İçeriden "Girebilirsiniz." dedi.
Bu sesin sahibinin Bayan Açelya olduğunu düşünüyorum.

İçeri girdiğimizde "Hoş geldiniz! Ben Açelya ama Bayan Açelya'yı daha tercih ederim." dedi, Bayan Açelya.

"Hoş bulduk, yeni elementimiz, daha yeni keşfetti gücünü."dedi, Bilge Orhan.

Bay Melih lafa girdi.
"Bunları sonrada konuşabiliriz önce ışınlanmasını öğrenmesi gerek."

"Hemen, bunu yapmadan önce Ceren Hanımın ofisine gidin. Oradan ona bir kimlik çıkartın. Kimlik çıkarmadan ışınlanma yapamaz. Sonra Berfin Hanımın odasından ışınlanmayı başarabilir." dedi. Bayan Açelya.

"Tamam biz hemen gidelim daha uyuması gerek" dedi, Bay Melih.

Sonra odadan hemen çıkıp bir kaç kat aşağı inmek için asansöre yürüdük. Ben yine cama kitlendim. Sonra istediğimiz kata geldik.

"Ceren Hanım, müsait misiniz? Gelebilir miyiz?" dedi, Bay Melih.

Sonra Ceren Hanım "Gelebilirsiniz" dedi.

Hemen içeri girdik az zamanımız kalmıştı sabah olmak üzereydi.

"Ceren Hanım hemen bir kimlik çıkartmalıyız. Şimdilik dandik tam bilgilerini daha sonra gireceğiz az zamanımız var." dedi bay Melih.

"Hemen. Adı, Yaşı ve elementi."dedi. Ceren Hanım.

Benim yerime Bay Melih cevapladı soruları. "Ecenur, 15 yaşında ve elementi ateş"dedi.

Ceren Hanım hepsini girdi ve küçük bir kart verdi. Sonra hemen Berfin Hanımın odasına gittik. Bay Melih yine kapıyı tıklattı.

"Gelebilir miyiz" diye sordu. İçeriden "Gelebilirsiniz" diye ses geldi.

Bu ses de Berfin Hanımın olduğunu düşünüyorum. Sonra içeri girdik. İçeride bana bir bileklik verildi.

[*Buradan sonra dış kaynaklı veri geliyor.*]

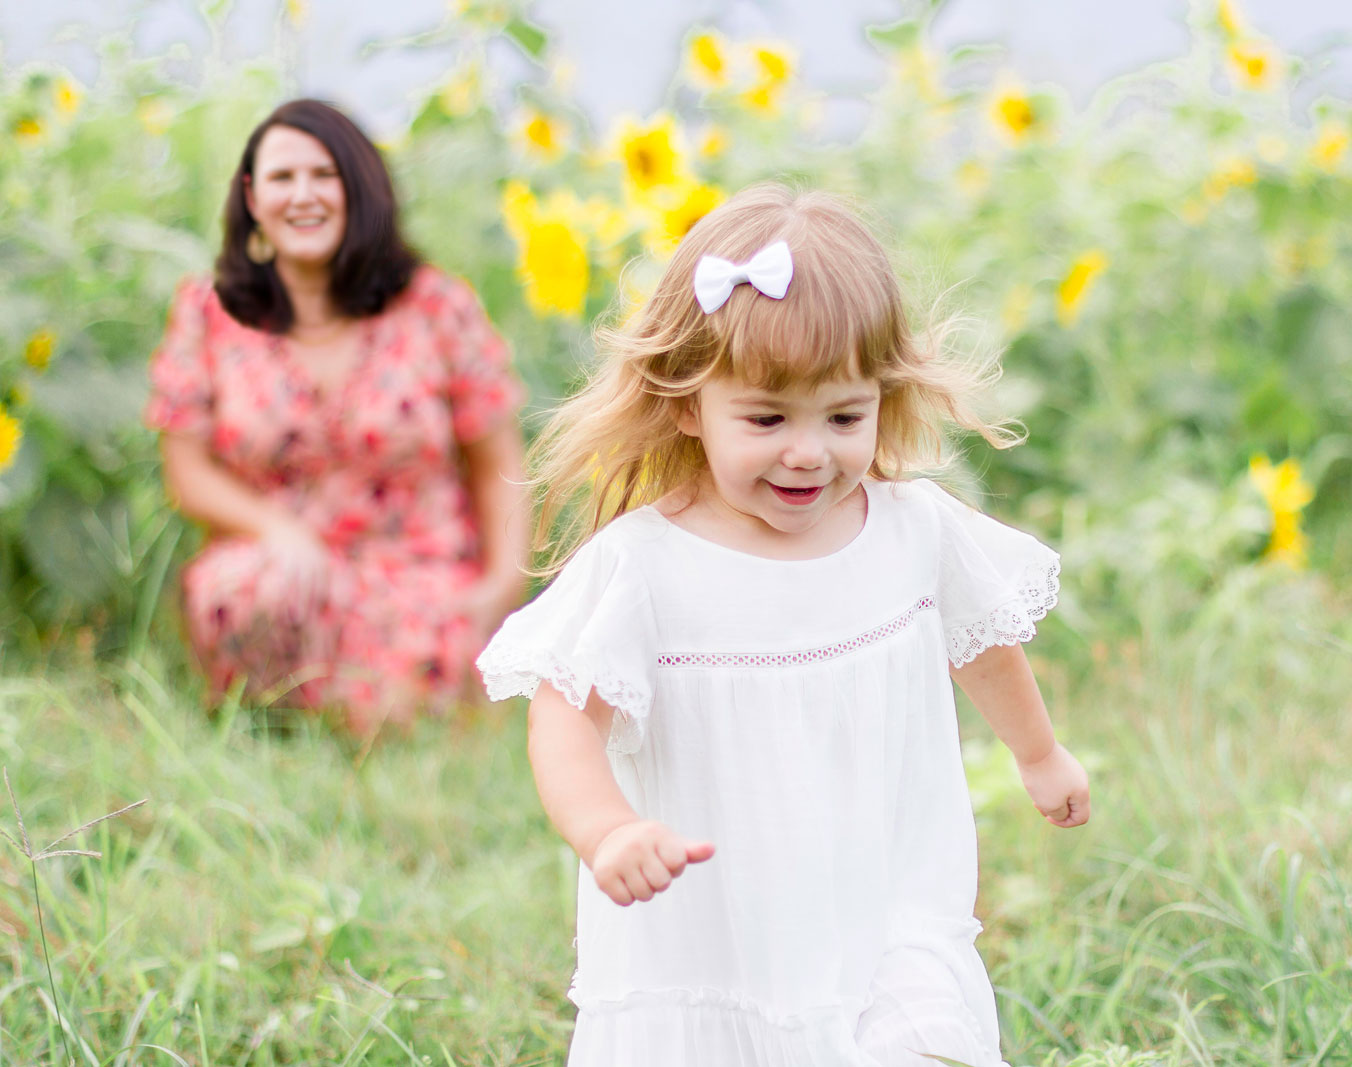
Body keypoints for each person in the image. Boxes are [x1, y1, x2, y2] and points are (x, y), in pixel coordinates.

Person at [476, 184, 1089, 1066]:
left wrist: (1037, 752)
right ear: (689, 404)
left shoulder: (913, 527)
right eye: (766, 418)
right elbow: (565, 712)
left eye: (844, 416)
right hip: (713, 937)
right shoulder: (645, 565)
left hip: (888, 910)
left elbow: (983, 641)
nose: (809, 450)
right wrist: (606, 828)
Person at [145, 99, 528, 735]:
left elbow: (500, 466)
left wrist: (500, 590)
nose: (304, 195)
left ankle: (387, 712)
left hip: (415, 570)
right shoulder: (210, 311)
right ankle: (265, 731)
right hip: (280, 568)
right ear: (252, 196)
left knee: (397, 711)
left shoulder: (435, 305)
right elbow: (186, 470)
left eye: (325, 176)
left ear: (362, 188)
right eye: (282, 178)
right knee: (243, 592)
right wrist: (277, 530)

"Şimdilik ışınlamayı bilmiyorsun. Bu yüzden sana bir bileklik verdik. Ne zaman müsait olursan, dinlenmiş, enerjik olursan bilekliğin üstündeki düğmeye bas ve bilekliğin üzerimde çıkan ses tanımasına Ecenur'de sen bunu diyince biz gelip seni alacağız." dedi, Bay Melih.

Bende tamam der gibi başımı salladım. Sonra rüyamda gördüğüm yere yani meydana geri döndük bunu nasıl yaptı anlamadım.

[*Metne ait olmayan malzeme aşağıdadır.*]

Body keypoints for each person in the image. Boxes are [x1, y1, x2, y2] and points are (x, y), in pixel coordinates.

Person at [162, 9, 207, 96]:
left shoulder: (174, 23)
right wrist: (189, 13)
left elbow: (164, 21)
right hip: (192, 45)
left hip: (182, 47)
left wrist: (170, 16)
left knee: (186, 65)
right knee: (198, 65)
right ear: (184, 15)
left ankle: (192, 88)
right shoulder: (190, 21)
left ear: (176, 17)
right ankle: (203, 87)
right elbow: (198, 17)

Sonra Bilge Orhan "Sen uyu kendini iyi hissettiğinde bizi çağıracaksın zaten. Bir de üşümemeye çalış. Sıcak yerde kal." dedi.

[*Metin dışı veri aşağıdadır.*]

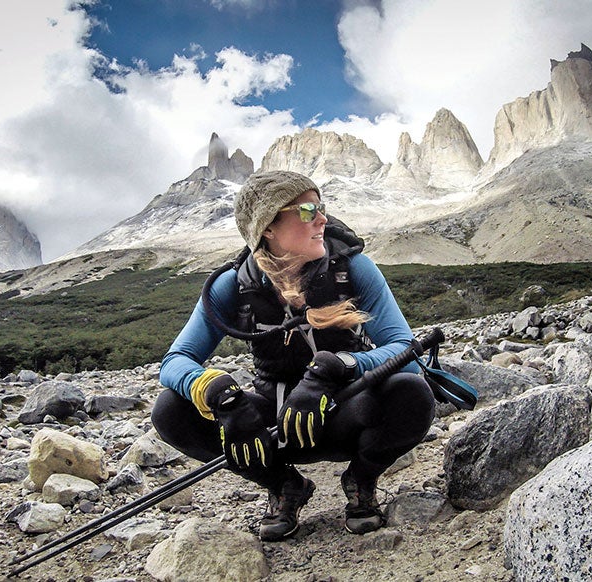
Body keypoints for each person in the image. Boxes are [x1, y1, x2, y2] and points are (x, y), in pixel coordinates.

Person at [154, 170, 435, 542]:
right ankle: (284, 485)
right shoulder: (235, 285)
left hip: (343, 411)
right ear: (268, 228)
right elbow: (175, 361)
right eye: (307, 211)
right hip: (270, 428)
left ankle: (361, 479)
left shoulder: (352, 268)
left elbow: (406, 351)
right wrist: (215, 391)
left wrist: (340, 367)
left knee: (412, 392)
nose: (323, 219)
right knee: (170, 411)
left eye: (322, 208)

Ben yine tamam der gibi başımı salladım. Sonra rüya görmeden bir iki saat uyuyabildim. Sabah alarmımla uyandım. Çok yorgundum. Kahvaltıyla beraber gücümü toplayacağımı düşündüm. Sonra saate baktım. Saat sekizdi. Tam saatinde uyanmıştım ama çok yorgundum. Uyumak istiyordum. Ben yine de kalktım. Lavaboya gidiyordum. Lavaboya giderken her adımımda sendeliyordum. Başım dönüyordu. Kendimi bayılacak gibi hissettim. Biraz daha yatmaya karar verdim. Kendimi daha iyi hissedince uyanırım. Kapısına kadar geldiğim odanın yattığım yere kadar geri dönmem gerekiyordu. Yatağa varana kadar sendeledim. Kendimi yatağa attım ve direkmen uykuya daldım.